Virus de la mononucléose, répandu, identifié comme déclencheur probable du lupus auto-immun
Selon une importante nouvelle étude, un virus courant de l’enfance pourrait être le déclencheur caché du lupus, une maladie auto-immune chronique qui touche des millions de personnes dans le monde.
L’étude, publiée cette semaine dans Science Translational Medicine, désigne le virus Epstein-Barr (VEB), un agent pathogène présent chez plus de 90 % des adultes, comme cause probable de la maladie.
« Il s’agit de la découverte la plus marquante jamais issue de mon laboratoire, de toute ma carrière », a déclaré le Dr William Robinson, professeur d’immunologie et de rhumatologie à l’université Stanford et auteur principal de l’étude.
« Nous pensons que cela s’applique à 100 % des cas de lupus. »
Lupus amène le système immunitaire à s’attaquer aux tissus sains dans tout le corps. Il provoque une inflammation susceptible de toucher la peau, les articulations, les reins, le cœur et les nerfs, et affecte de manière disproportionnée les femmes, qui représentent environ 90 % des cas.
Si la plupart des personnes atteintes de lupus parviennent à gérer leurs symptômes grâce à des médicaments comme l’ibuprofène, un antalgique courant, environ 5 % développent des complications potentiellement mortelles, selon l’étude. Il n’existe actuellement aucun traitement curatif.
Le virus qui ne disparaît jamais
Le virus Epstein-Barr est surtout connu pour provoquer la mononucléose, ou « mono », aussi appelée « maladie du baiser ». La plupart des gens l’attrapent durant l’enfance ou l’adolescence par la salive, par exemple en partageant de la nourriture ou des boissons, ou en s’embrassant.
« Pratiquement la seule façon de ne pas contracter le VEB, c’est de vivre dans une bulle », a déclaré Robinson.
« Si vous avez vécu une vie normale, a-t-il ajouté, les chances de l’avoir sont de près de 20 contre 1. »
Une fois dans l’organisme, le virus se cache dans des cellules immunitaires appelées cellules B, responsables de la production d’anticorps pour combattre les infections.
Normalement, ces cellules B défendent l’organisme, mais le VEB peut les détourner, en transformant un petit nombre en cellules rebelles et en convainquant d’autres de se joindre à une attaque contre les tissus de l’organisme.
Ce processus serait à l’origine du lupus, selon les chercheurs.
Ce que les scientifiques ont découvert
Jusqu’à présent, les scientifiques savaient que presque toutes les personnes atteintes de lupus étaient porteuses du VEB, mais le lien précis restait flou.

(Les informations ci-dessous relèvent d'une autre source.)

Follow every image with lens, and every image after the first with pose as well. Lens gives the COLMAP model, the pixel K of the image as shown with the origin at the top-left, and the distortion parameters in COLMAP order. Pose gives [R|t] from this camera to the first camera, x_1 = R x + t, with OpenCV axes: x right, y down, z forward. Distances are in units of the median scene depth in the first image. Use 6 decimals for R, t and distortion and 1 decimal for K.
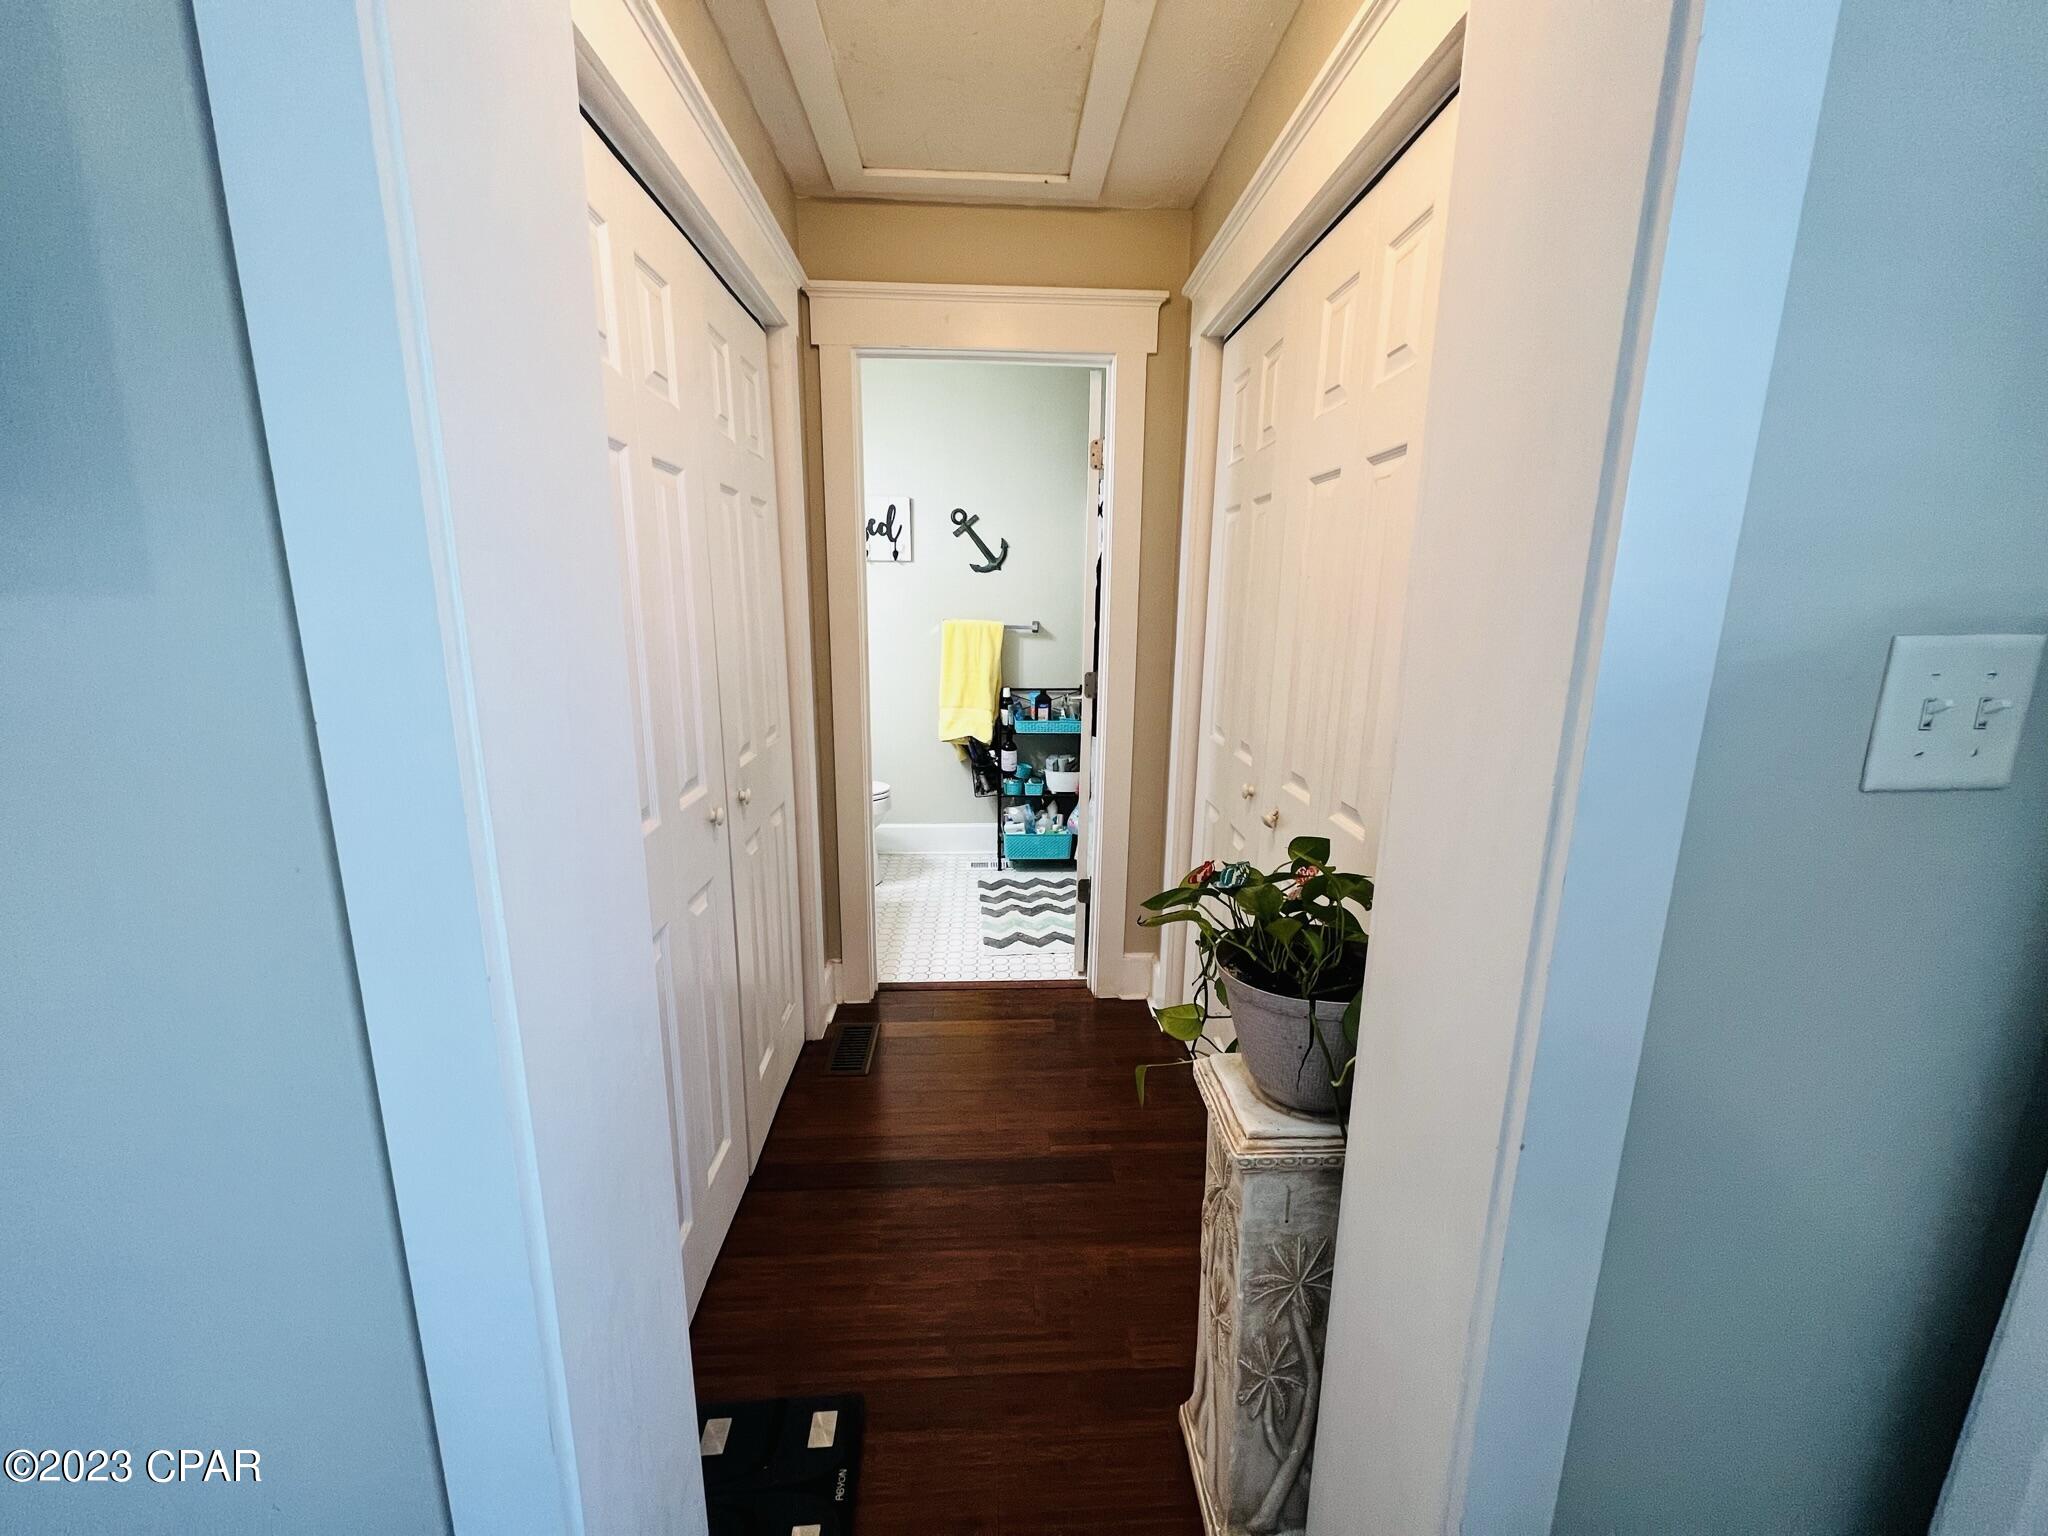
lens RADIAL K [[819.6, 0, 1025.5], [0, 819.6, 764.5], [0, 0, 1]] dist [-0.003735, 0.000714]
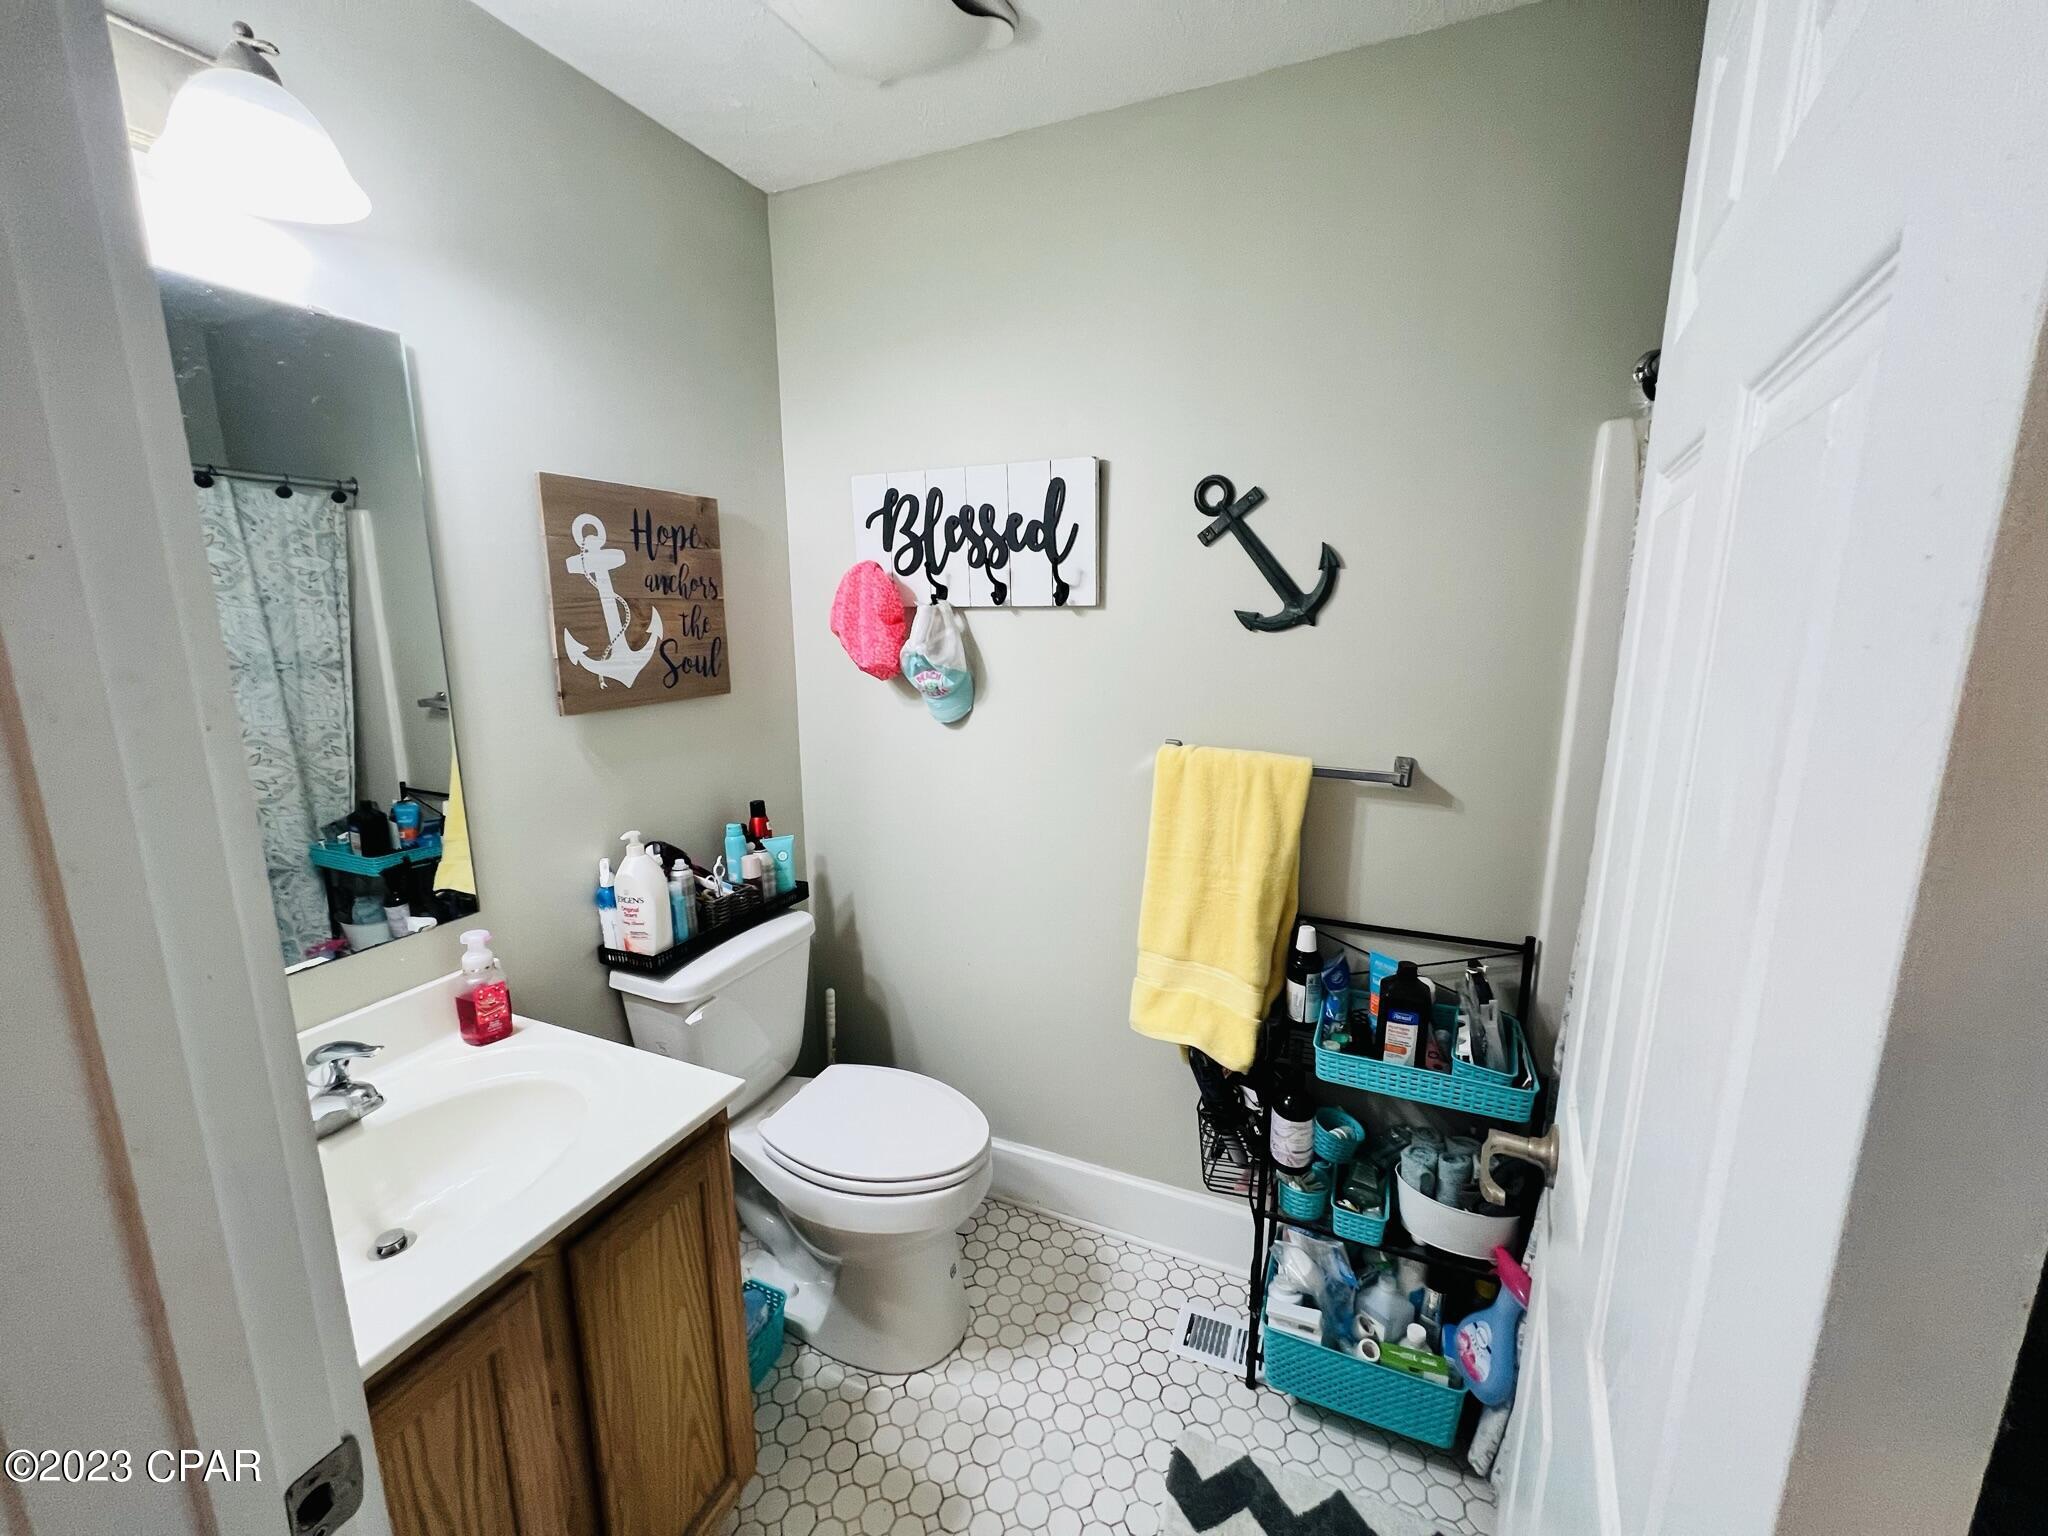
lens RADIAL K [[819.6, 0, 1023.6], [0, 819.6, 780.1], [0, 0, 1]] dist [-0.003735, 0.000714]
pose [[0.898202, 0.074406, -0.433240, 0.019440], [-0.084345, 0.996430, -0.003736, -0.152105], [0.431415, 0.039898, 0.901271, 0.597057]]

L’équipe de Stanford a utilisé des technologies de séquençage avancées pour déterminer comment le virus manipule le système immunitaire.
Ils ont constaté que chez les personnes atteintes de lupus, les cellules B infectées par le VEB sont bien plus nombreuses : environ 25 fois plus que chez des personnes en bonne santé.
Le virus produit une protéine appelée EBNA2, qui active des gènes humains favorisant l’inflammation. Ces cellules B suractivées poussent ensuite d’autres cellules immunitaires à attaquer les noyaux cellulaires, une caractéristique définissant le lupus.
Lorsque suffisamment de ces cellules rebelles s’accumulent, une réaction auto-immune à part entière se déclenche.
Robinson et son équipe estiment que cette même réponse virale pourrait intervenir dans d’autres maladies auto-immunes, comme la sclérose en plaques (SEP), la polyarthrite rhumatoïde et la maladie de Crohn.
Selon les chercheurs, des facteurs génétiques, des différences de souches virales ou d’autres déclencheurs environnementaux pourraient expliquer pourquoi certaines personnes sont plus vulnérables aux maladies auto-immunes comme le lupus.
Plusieurs entreprises travaillent déjà sur des vaccins pour prévenir l’infection par le VEB, certains essais cliniques étant déjà en cours. Cependant, ces vaccins ne protégeraient vraisemblablement que les personnes avant l’exposition, ce qui signifie qu’ils devraient être administrés dès le plus jeune âge.